#### [Goal of the exercise]
Please answer these questions from the Sukkot text, one line each.
(a) In the student's poem, what is the last thing a sukkah can be built on?
(b) Where in the Gemara is Rabbi Zeira's opinion found?
(c) In Rabbi Zeira's view, a sukkah must be shorter than how many amot?

Source text section start

Over the first days of Sukkot, a TorahTutors student read an original poem, in the style of Dr. Seuss, about the rules of Sukkot and the building of a sukkah, which included the following lines:
…You can build it in an alley
You can build it in a valley
(You shouldn’t build it in a valley)
You can build it on a wagon
You can build it on a dragon…© Rabbi Arthur E. Gould 1999-2006
Having learned the Gemara at the beginning of Sukkah, our student immediately pushed back on the parenthetical qualifier, which seemed to her to negate the previous line: “But you *can* build it in a valley, if – hypothetically – you were to remove the mountains and the sukkah would still provide the shade. That’s one opinion, anyway.”
The opinion for which she was speaking up is that of Rabbi Zeira (Sukkah 2a), according to whom the requirement that a sukkah be shorter than 20 amot stems from the need for the roof – not the walls of the sukkah – to provide shade. Adjacent mountains, then, may also not provide shade that would render the sukkah’s roof irrelevant.
These are the real-life – and hypothetical – questions for which we love to prepare our students.
We love to see them learning and applying what they’ve learned in all aspects of life – the epitome of real Torah, from real TorahTutors sessions.

Source text section end
Given records section start

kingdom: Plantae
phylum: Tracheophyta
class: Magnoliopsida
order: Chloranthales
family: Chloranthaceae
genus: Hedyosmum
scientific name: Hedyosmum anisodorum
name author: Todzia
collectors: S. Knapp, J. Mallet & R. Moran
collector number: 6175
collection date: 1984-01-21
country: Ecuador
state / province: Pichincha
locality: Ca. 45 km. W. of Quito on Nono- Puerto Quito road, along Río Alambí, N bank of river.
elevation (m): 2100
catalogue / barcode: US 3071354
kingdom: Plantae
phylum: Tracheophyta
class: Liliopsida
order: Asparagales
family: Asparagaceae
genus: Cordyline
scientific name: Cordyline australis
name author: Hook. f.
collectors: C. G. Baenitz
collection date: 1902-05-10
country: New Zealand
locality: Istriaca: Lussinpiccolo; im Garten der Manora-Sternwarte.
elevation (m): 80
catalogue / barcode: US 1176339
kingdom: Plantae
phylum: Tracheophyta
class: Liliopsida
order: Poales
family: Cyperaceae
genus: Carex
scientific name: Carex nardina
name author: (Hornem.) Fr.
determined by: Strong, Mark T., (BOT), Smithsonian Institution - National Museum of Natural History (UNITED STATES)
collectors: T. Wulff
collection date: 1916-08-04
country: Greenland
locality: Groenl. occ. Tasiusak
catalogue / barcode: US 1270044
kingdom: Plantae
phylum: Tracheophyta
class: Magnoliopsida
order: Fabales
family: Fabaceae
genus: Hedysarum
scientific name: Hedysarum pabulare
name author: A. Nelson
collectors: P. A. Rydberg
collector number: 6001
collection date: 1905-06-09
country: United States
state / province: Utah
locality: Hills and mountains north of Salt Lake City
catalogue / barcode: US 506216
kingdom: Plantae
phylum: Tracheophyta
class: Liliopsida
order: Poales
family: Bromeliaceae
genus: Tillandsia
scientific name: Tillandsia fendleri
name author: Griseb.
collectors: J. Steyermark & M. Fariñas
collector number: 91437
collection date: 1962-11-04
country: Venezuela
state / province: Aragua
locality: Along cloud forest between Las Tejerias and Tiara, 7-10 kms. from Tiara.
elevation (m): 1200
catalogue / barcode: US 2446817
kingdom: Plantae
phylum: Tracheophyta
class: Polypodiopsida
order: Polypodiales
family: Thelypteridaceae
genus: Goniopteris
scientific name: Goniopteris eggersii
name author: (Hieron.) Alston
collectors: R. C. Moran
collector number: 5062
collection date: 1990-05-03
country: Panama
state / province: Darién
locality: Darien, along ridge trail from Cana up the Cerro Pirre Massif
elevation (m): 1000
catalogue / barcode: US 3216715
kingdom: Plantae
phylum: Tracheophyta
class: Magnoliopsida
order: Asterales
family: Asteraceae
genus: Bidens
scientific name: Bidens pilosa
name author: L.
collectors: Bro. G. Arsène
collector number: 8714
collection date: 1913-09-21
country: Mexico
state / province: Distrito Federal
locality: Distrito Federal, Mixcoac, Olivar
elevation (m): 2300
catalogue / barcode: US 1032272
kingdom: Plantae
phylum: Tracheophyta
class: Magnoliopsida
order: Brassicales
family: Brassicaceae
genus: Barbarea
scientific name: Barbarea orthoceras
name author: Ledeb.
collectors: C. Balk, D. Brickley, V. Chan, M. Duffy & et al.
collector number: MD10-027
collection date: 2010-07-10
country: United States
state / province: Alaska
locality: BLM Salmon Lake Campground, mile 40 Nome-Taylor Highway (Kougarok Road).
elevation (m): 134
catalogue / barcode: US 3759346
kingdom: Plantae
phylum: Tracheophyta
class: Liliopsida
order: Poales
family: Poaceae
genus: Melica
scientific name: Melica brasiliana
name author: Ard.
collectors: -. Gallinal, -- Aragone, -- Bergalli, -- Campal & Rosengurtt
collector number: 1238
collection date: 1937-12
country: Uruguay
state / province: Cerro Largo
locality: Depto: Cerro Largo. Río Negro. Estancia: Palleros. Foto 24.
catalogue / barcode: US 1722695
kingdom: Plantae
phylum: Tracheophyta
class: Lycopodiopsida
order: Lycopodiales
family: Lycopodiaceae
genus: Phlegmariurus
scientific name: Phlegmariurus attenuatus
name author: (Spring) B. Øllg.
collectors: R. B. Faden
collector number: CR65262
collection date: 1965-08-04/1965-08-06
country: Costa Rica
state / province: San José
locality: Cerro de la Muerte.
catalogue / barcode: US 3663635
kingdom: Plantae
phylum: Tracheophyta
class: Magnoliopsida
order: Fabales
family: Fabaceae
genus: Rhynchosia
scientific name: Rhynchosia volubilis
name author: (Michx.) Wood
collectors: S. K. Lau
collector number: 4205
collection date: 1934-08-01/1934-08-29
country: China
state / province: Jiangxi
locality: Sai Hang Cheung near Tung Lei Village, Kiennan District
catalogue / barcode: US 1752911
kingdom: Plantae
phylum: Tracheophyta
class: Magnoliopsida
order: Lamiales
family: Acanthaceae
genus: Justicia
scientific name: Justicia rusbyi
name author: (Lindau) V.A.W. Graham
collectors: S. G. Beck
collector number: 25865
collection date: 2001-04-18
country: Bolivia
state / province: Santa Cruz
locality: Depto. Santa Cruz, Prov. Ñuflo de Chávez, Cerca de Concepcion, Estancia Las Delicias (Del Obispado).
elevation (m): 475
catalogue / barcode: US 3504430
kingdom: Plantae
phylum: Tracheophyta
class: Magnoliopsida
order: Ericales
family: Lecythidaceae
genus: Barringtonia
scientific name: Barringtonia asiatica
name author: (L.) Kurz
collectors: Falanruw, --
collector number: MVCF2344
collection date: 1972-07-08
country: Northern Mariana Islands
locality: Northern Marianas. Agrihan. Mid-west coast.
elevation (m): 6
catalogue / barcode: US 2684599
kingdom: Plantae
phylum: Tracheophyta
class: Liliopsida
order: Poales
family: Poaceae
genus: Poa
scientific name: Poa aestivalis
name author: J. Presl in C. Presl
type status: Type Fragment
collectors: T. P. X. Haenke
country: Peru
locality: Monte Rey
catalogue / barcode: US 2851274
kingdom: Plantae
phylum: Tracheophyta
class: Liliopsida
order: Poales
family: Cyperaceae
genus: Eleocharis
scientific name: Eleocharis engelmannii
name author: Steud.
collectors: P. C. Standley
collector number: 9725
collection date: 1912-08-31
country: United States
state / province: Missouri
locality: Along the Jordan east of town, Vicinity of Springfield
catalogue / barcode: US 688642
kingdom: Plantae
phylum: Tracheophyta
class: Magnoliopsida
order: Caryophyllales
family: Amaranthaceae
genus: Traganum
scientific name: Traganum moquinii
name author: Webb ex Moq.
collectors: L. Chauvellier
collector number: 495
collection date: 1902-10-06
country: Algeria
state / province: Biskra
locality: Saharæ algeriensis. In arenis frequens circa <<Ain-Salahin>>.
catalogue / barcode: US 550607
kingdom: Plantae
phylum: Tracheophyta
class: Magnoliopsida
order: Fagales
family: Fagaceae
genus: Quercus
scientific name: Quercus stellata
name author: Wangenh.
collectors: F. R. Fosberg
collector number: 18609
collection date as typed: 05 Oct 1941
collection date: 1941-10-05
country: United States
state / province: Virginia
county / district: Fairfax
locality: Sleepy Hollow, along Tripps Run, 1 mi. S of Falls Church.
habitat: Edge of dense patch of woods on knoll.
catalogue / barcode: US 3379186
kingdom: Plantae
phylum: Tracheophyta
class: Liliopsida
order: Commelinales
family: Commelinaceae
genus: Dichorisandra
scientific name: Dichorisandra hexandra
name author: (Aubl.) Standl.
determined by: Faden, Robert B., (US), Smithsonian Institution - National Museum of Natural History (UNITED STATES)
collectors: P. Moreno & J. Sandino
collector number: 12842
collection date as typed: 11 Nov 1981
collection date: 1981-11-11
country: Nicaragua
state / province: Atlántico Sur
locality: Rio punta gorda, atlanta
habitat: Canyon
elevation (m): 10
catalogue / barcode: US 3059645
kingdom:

Given records section end

#### [Written response]
(a) A dragon
(b) Sukkah 2a
(c) 20 amot